# DATA FOR PROCESSING
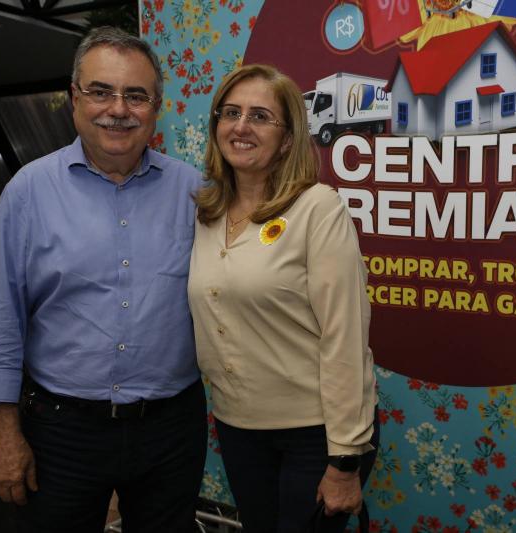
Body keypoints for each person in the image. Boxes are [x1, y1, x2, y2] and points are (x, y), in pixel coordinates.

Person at [0, 26, 207, 533]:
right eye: (101, 91)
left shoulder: (195, 193)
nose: (118, 109)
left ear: (156, 108)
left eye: (135, 95)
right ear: (75, 99)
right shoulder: (28, 192)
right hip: (61, 432)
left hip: (171, 430)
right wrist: (2, 433)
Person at [188, 63, 379, 532]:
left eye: (260, 116)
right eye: (231, 113)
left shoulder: (318, 208)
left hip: (315, 435)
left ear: (288, 139)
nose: (241, 126)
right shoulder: (206, 212)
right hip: (238, 427)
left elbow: (345, 338)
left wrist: (345, 460)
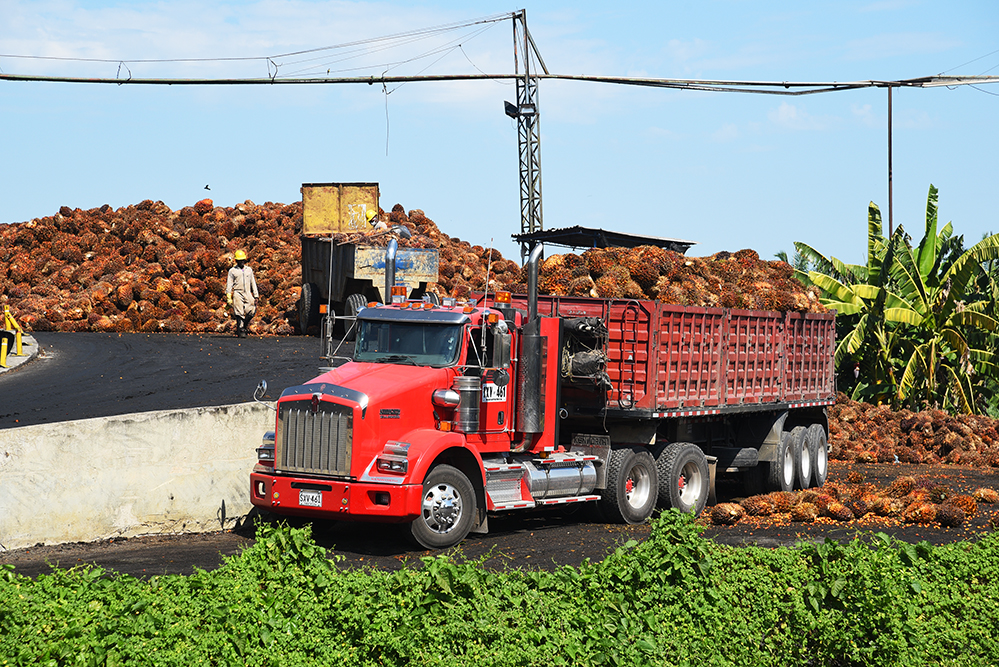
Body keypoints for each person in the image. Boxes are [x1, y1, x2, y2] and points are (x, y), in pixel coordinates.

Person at [226, 249, 258, 338]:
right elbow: (229, 284)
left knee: (251, 310)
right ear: (236, 261)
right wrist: (229, 295)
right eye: (239, 261)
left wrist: (256, 296)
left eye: (243, 260)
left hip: (247, 292)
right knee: (239, 312)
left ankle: (243, 325)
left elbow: (253, 283)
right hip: (237, 292)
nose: (241, 262)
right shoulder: (232, 271)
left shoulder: (249, 270)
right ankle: (240, 329)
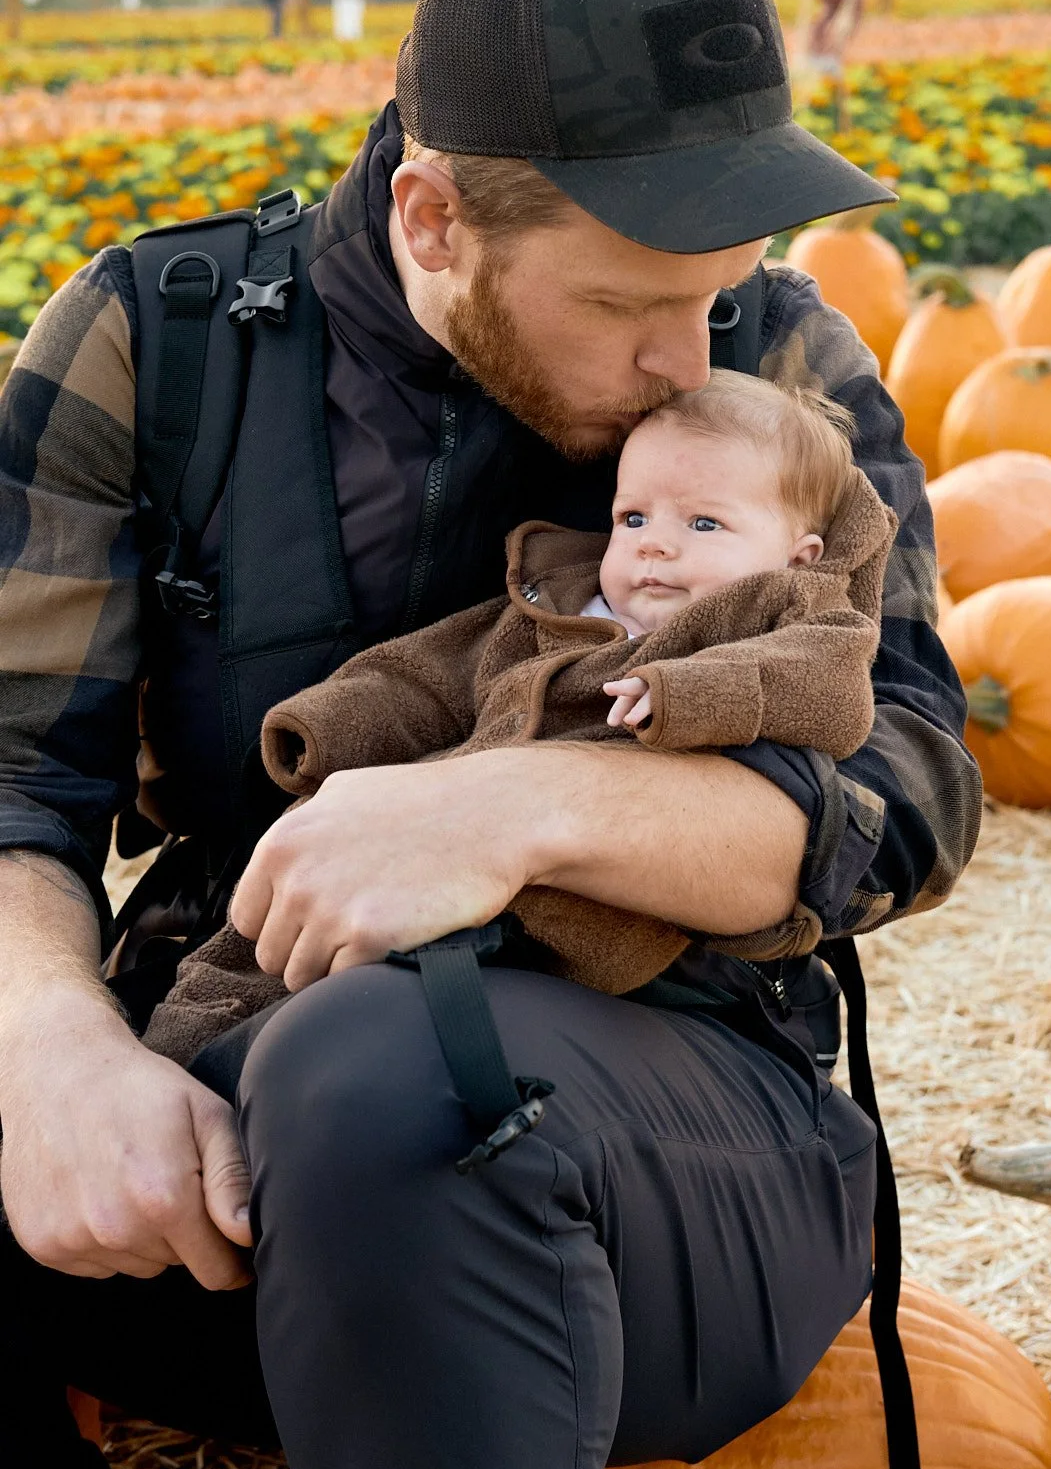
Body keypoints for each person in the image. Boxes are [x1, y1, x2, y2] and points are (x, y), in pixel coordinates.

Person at [0, 0, 981, 1469]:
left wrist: (522, 802)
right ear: (433, 215)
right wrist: (53, 1049)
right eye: (625, 302)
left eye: (718, 292)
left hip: (655, 1177)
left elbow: (910, 782)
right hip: (212, 1161)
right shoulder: (159, 340)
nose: (689, 358)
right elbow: (11, 772)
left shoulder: (779, 362)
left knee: (390, 1064)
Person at [143, 371, 895, 1062]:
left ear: (798, 557)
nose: (655, 545)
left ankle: (267, 1068)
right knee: (247, 952)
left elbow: (830, 694)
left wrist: (692, 695)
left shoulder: (783, 615)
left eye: (704, 524)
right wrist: (329, 725)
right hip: (433, 827)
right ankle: (179, 1063)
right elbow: (435, 674)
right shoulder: (551, 602)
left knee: (353, 1002)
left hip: (579, 894)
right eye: (633, 517)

# ASSIGNMENT
Using the listing above, copy exactly the line that contains "left shoulder: (779, 362)", the line that contains "right elbow: (435, 674)", and each line that falls between them.

# RESPONSE
left shoulder: (779, 362)
left knee: (390, 1064)
Person at [143, 371, 895, 1062]:
left ear: (798, 557)
nose: (655, 545)
left ankle: (267, 1068)
right knee: (247, 952)
left elbow: (830, 694)
left wrist: (692, 695)
left shoulder: (783, 615)
left eye: (704, 524)
right wrist: (329, 725)
right hip: (433, 827)
right ankle: (179, 1063)
right elbow: (435, 674)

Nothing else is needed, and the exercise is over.